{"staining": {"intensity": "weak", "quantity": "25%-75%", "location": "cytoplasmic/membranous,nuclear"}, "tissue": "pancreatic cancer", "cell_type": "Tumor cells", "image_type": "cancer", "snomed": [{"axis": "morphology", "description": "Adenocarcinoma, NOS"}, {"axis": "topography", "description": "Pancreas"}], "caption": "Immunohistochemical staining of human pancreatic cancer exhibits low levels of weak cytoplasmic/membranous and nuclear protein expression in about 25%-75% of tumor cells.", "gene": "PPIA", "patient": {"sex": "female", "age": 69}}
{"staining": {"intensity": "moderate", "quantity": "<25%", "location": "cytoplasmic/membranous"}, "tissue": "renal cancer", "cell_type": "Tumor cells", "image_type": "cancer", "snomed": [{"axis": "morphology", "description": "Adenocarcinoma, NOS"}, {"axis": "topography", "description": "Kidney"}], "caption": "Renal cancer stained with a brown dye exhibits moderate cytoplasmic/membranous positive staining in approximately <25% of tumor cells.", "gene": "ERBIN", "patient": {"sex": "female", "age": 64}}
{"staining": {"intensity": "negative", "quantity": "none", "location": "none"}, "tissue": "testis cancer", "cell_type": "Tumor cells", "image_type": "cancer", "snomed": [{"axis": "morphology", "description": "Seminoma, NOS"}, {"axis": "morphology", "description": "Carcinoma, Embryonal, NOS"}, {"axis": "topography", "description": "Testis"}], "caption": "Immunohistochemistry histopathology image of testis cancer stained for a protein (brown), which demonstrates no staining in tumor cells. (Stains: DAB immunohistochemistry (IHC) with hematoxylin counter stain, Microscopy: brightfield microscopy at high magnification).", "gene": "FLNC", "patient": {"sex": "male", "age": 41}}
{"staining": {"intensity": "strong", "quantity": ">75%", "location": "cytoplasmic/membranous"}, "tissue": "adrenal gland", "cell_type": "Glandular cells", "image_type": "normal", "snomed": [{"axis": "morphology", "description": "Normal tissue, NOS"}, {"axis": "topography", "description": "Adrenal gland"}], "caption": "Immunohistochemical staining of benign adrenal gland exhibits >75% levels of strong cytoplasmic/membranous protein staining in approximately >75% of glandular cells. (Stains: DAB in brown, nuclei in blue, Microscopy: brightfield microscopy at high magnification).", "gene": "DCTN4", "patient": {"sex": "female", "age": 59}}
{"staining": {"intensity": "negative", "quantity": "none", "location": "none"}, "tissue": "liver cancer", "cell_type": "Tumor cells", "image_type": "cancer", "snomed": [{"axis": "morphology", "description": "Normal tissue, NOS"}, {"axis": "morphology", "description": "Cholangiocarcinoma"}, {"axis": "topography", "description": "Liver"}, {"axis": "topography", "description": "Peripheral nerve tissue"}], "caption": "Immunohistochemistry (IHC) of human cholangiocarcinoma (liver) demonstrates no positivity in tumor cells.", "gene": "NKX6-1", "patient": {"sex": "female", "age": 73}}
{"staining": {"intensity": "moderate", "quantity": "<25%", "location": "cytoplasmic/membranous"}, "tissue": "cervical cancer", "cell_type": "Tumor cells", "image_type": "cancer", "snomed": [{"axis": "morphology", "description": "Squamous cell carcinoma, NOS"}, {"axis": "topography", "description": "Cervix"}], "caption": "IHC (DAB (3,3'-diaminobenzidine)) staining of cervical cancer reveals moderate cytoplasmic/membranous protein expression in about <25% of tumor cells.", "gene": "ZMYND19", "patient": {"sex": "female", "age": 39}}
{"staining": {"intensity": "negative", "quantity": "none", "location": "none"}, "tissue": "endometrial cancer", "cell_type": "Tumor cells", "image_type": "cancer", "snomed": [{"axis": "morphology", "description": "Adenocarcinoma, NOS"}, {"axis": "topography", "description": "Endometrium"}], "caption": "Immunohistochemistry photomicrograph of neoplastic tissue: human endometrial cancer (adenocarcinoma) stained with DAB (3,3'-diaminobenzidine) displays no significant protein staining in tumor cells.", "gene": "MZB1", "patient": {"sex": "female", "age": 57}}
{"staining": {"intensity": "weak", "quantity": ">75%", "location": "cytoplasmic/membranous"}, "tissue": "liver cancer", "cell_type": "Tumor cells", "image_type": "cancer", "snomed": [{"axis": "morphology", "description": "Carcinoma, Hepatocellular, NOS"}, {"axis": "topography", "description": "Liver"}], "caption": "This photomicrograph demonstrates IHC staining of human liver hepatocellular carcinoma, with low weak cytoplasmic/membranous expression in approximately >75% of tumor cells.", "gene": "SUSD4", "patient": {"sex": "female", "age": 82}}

**Aim of the exercise**
Retype exactly, and only, the lines above from the one where "(DAB (3,3'-diaminobenzidine)) staining" occurs up to and including the one where "photomicrograph of neoplastic" occurs.

**Answer section**
{"staining": {"intensity": "moderate", "quantity": "<25%", "location": "cytoplasmic/membranous"}, "tissue": "cervical cancer", "cell_type": "Tumor cells", "image_type": "cancer", "snomed": [{"axis": "morphology", "description": "Squamous cell carcinoma, NOS"}, {"axis": "topography", "description": "Cervix"}], "caption": "IHC (DAB (3,3'-diaminobenzidine)) staining of cervical cancer reveals moderate cytoplasmic/membranous protein expression in about <25% of tumor cells.", "gene": "ZMYND19", "patient": {"sex": "female", "age": 39}}
{"staining": {"intensity": "negative", "quantity": "none", "location": "none"}, "tissue": "endometrial cancer", "cell_type": "Tumor cells", "image_type": "cancer", "snomed": [{"axis": "morphology", "description": "Adenocarcinoma, NOS"}, {"axis": "topography", "description": "Endometrium"}], "caption": "Immunohistochemistry photomicrograph of neoplastic tissue: human endometrial cancer (adenocarcinoma) stained with DAB (3,3'-diaminobenzidine) displays no significant protein staining in tumor cells.", "gene": "MZB1", "patient": {"sex": "female", "age": 57}}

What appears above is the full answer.